The above is part of Jakob Nielsen's study of how people look at the Web. Nielsen used an eye-tracker to gauge where people tend to focus on a web page. The study attempts to help web designers create pages to attract maximum attention, but there's an interesting side-note: men tend to look at crotches.
When photos do contain people related to the task at hand, or the content users are exploring, they do get fixations. However, gender makes a distinct difference on what parts of the photo are stared at the longest. Take a look at the hotspot below.
Although both men and women look at the image of George Brett when directed to find out information about his sport and position, men tend to focus on private anatomy as well as the face.

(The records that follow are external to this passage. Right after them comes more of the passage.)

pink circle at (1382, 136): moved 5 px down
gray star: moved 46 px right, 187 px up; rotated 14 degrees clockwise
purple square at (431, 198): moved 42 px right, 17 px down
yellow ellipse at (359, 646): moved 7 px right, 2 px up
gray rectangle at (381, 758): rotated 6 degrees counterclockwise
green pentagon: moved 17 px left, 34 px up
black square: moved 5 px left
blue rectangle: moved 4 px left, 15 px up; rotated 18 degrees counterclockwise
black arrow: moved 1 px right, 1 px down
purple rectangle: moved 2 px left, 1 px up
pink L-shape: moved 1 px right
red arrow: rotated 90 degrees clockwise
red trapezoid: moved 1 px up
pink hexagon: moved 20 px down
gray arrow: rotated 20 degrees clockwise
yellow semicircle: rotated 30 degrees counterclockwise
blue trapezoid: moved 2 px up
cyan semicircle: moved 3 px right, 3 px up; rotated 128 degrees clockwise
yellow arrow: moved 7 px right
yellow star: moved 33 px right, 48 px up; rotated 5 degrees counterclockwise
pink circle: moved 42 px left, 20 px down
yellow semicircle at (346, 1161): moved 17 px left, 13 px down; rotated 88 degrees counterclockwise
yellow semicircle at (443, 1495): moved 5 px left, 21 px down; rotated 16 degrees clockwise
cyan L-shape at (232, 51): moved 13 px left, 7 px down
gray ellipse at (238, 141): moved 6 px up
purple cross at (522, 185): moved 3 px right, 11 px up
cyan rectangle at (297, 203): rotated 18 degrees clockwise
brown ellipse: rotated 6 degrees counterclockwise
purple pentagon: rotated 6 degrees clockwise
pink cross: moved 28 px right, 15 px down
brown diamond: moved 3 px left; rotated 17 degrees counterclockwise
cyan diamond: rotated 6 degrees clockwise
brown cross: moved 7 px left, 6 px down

For the women, the face is the only place they viewed.
Coyne adds that this difference doesn't just occur with images of people. Men tend to fixate more on areas of private anatomy on animals as well, as evidenced when users were directed to browse the American Kennel Club site.
I have a hard time believing NO women looked at Brett's crotch, because whenever I watch sports with women they find a way to comment on any given player's ass. Maybe the women tested would have been more interested in a Tony Gwynn picture.
I guess, as far as the man side of the study goes, this could be accurate. I mean, it's in ill form to sneak a peek at the urinals, so you've got to see what the competition is like somehow, right? I think, probably, Nielsen used The Todd as his focus group.